* [RECORD SET]:
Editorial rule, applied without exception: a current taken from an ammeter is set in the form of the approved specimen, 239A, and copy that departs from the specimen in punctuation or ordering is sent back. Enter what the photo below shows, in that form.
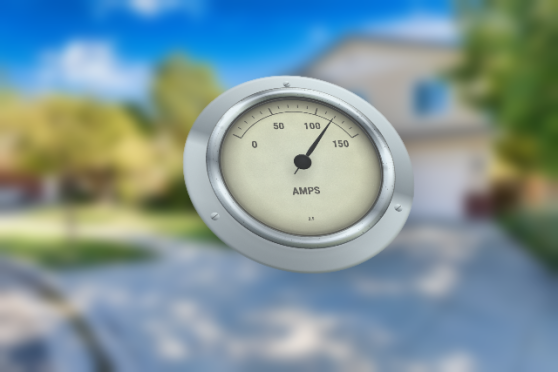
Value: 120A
...
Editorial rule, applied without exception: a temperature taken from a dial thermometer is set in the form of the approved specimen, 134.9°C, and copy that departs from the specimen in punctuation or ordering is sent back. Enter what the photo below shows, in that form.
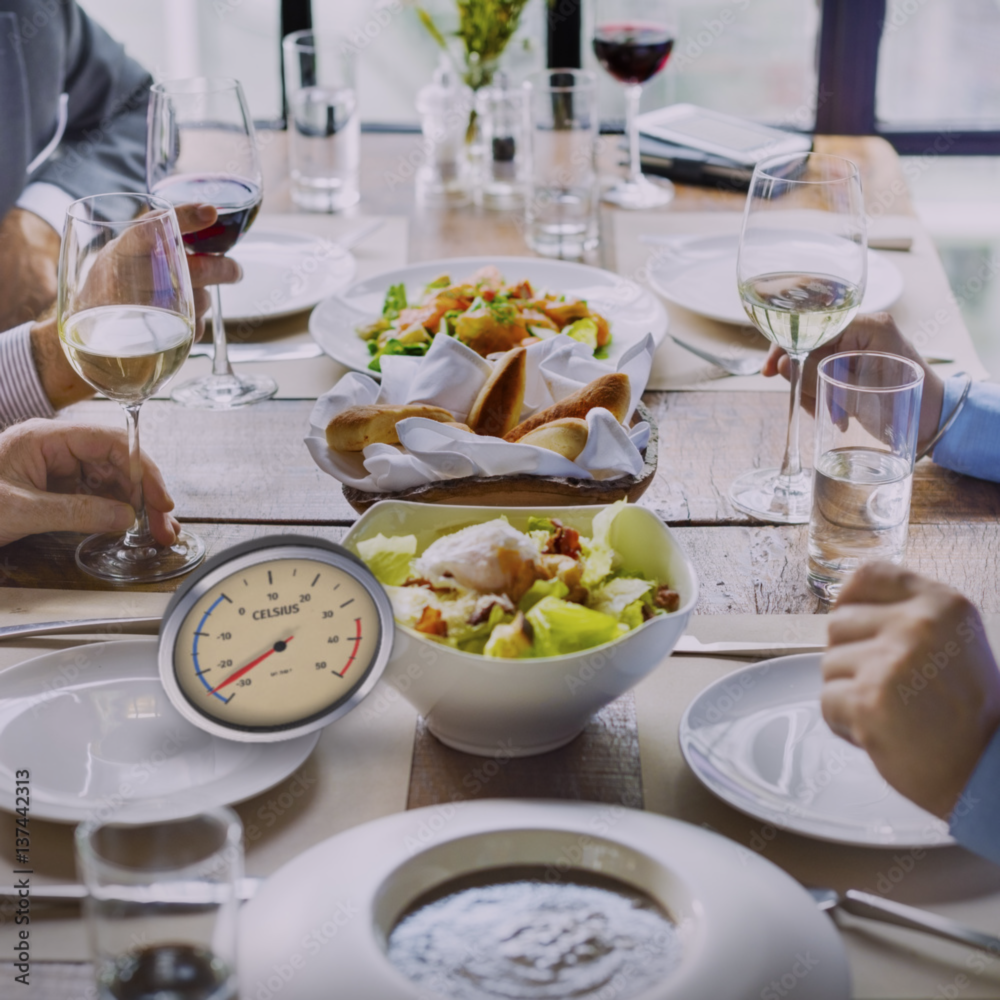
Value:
---
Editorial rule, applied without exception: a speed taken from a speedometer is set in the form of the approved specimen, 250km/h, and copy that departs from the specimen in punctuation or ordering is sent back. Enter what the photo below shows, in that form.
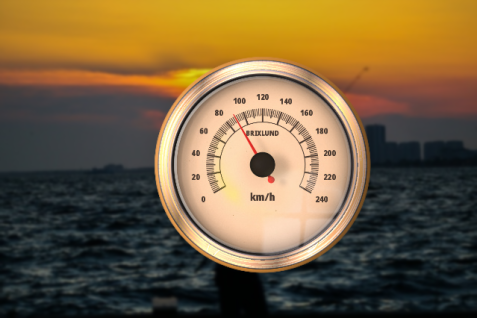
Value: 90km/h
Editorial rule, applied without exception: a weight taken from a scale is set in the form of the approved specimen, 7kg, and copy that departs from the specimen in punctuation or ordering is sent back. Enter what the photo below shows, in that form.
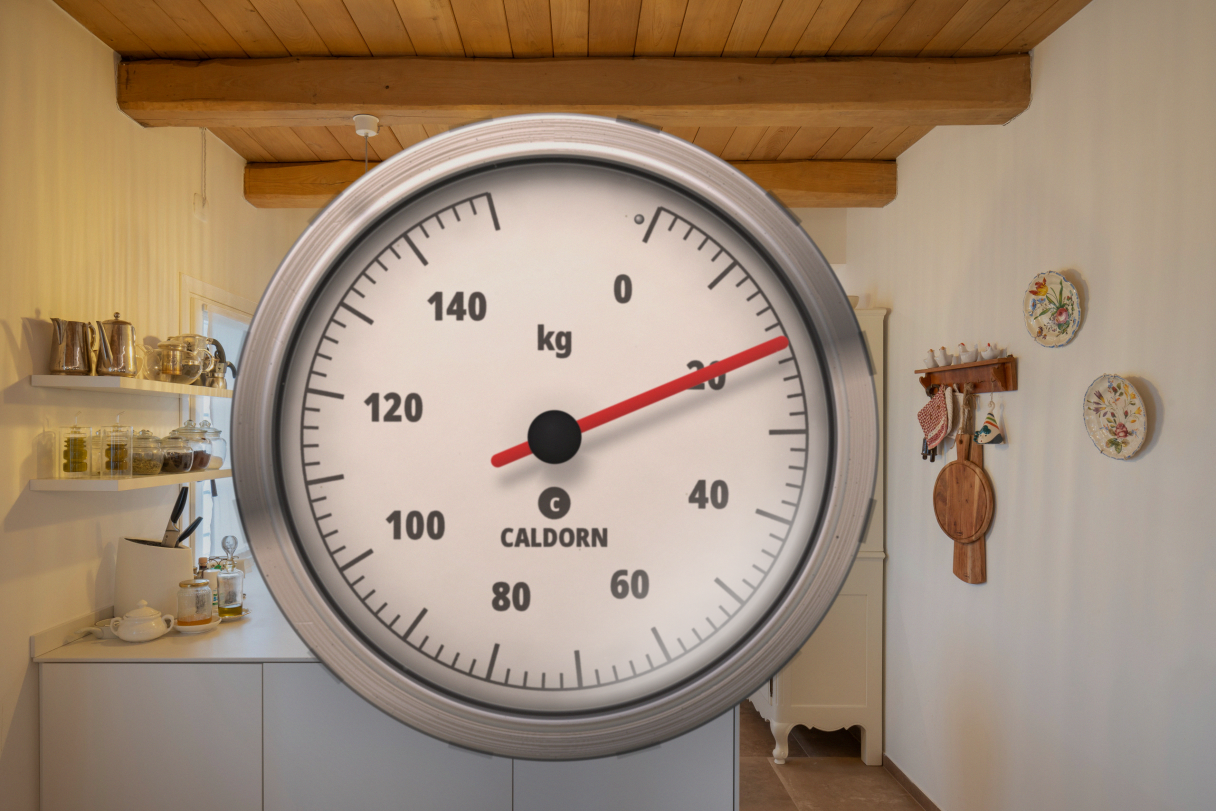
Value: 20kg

* [BRIEF]: In the listing, starting at the line containing "Editorial rule, applied without exception: a speed" and ending at the line containing "Value: 20kg", change "sent back" to "returned" and keep everything else the same. Leave the pictures out of your answer.

* [RESULT FOR THIS EXERCISE]:
Editorial rule, applied without exception: a speed taken from a speedometer is set in the form of the approved specimen, 250km/h, and copy that departs from the specimen in punctuation or ordering is returned. Enter what the photo below shows, in that form.
Value: 90km/h
Editorial rule, applied without exception: a weight taken from a scale is set in the form of the approved specimen, 7kg, and copy that departs from the specimen in punctuation or ordering is returned. Enter what the photo below shows, in that form.
Value: 20kg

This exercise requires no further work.